§ WORK REQUIRED
In the entries below, find every line holding the string "lines" and collect it.

§ Stored items from a collection

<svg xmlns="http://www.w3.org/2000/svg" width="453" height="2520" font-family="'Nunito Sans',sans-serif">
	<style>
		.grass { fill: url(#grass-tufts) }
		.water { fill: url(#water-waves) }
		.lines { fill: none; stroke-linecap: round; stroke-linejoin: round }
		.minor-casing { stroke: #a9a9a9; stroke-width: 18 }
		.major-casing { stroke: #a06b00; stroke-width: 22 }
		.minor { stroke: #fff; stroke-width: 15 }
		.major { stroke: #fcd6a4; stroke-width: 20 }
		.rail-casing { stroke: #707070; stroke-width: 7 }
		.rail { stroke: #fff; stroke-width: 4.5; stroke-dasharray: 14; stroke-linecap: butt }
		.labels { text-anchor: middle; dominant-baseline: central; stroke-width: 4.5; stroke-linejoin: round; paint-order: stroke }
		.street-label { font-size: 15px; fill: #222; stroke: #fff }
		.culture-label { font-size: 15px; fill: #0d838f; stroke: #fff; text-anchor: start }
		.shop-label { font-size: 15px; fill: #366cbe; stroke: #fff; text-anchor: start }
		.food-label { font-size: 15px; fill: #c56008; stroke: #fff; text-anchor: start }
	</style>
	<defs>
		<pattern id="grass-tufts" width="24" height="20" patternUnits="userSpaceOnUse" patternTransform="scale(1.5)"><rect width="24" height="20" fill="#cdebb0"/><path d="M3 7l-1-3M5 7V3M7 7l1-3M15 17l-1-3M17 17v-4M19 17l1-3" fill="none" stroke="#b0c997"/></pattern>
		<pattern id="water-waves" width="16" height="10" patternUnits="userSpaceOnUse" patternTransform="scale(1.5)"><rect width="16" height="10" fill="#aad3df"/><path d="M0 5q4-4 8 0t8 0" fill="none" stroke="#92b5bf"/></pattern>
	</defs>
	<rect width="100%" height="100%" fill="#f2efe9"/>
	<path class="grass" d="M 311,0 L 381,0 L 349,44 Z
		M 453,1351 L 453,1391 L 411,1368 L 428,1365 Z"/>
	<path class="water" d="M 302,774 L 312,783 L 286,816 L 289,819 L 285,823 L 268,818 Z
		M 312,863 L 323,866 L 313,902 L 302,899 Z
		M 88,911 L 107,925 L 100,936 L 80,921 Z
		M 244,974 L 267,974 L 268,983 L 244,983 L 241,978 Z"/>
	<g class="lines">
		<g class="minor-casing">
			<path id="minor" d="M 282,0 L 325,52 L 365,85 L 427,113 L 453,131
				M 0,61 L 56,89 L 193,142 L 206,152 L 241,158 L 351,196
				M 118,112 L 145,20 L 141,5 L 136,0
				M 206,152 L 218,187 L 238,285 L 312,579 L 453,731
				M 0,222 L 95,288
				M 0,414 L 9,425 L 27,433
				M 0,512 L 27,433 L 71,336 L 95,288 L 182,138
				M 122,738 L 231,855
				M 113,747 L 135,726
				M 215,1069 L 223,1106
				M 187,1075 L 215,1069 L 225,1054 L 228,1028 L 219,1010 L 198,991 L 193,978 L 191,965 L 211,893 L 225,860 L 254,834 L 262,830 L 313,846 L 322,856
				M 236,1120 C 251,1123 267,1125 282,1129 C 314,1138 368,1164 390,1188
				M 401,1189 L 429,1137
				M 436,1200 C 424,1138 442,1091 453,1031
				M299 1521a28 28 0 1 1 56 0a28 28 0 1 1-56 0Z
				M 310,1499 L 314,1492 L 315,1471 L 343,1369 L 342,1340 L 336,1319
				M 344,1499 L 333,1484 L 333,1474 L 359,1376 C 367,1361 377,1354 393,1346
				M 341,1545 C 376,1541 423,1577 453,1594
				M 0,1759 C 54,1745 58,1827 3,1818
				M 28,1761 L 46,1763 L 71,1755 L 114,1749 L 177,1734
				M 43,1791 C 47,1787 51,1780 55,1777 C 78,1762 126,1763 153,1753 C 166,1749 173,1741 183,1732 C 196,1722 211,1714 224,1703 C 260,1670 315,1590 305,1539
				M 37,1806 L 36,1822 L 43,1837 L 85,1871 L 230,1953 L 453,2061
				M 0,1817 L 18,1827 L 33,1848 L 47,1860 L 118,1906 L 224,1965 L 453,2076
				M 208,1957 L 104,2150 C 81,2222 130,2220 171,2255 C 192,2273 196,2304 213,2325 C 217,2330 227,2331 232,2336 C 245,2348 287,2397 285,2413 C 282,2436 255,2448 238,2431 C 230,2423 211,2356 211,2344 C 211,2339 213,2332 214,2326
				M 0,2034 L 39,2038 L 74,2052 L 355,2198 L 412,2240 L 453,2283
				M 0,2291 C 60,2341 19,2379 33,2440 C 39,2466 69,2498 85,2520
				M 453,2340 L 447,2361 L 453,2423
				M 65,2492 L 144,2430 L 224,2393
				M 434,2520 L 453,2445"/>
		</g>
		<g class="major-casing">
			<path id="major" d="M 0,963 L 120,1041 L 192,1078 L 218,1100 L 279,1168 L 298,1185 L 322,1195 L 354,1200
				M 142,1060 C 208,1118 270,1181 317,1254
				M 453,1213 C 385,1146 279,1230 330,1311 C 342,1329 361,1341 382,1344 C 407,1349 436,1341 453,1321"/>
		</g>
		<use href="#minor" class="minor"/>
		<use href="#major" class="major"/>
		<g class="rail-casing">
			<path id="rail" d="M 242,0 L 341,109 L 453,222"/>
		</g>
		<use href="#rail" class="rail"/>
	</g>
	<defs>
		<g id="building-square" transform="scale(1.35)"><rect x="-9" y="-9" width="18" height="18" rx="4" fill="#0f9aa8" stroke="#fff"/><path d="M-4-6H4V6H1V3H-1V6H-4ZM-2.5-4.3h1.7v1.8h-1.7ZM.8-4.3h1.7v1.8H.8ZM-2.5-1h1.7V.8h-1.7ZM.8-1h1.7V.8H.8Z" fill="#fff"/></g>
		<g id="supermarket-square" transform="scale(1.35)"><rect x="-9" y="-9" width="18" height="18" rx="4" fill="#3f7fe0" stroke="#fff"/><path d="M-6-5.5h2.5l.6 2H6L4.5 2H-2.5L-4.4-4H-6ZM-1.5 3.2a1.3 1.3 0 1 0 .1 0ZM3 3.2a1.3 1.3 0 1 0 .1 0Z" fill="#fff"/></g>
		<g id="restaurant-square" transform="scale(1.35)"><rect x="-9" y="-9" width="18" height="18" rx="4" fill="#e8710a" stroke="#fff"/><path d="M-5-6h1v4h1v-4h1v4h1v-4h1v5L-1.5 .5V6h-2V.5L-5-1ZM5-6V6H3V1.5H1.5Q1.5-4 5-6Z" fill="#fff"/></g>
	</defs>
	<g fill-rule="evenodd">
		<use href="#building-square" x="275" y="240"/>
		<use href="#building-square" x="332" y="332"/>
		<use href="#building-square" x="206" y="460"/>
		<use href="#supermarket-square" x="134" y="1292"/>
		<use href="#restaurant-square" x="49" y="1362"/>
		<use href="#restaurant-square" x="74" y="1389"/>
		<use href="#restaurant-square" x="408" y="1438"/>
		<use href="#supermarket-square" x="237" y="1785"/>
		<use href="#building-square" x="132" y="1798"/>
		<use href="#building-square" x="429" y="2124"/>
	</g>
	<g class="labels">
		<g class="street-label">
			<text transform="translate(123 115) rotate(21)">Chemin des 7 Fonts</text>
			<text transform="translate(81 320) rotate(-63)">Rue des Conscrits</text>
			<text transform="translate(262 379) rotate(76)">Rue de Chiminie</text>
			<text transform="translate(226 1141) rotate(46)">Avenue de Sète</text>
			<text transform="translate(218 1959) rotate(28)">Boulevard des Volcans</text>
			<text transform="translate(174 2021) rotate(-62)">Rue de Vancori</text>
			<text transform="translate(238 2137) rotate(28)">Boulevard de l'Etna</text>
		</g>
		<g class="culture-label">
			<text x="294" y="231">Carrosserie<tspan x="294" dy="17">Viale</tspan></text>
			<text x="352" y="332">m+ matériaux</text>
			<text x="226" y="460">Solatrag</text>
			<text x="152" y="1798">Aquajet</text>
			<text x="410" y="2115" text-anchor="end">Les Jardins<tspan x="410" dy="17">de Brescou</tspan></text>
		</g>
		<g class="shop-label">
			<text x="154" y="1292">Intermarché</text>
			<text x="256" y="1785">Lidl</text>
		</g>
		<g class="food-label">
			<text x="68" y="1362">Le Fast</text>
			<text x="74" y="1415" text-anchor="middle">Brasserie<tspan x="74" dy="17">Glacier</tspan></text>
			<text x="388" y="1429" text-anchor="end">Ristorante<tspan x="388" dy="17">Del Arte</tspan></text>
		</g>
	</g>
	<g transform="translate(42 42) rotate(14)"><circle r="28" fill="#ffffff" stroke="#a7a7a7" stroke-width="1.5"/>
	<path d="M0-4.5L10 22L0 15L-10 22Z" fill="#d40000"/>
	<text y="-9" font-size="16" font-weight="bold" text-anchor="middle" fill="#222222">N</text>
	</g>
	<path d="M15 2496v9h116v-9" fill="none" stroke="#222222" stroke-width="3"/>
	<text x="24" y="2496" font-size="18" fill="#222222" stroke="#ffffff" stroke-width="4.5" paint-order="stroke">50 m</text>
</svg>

§ RESPONSE TO THE TASK
		.lines { fill: none; stroke-linecap: round; stroke-linejoin: round }
	<g class="lines">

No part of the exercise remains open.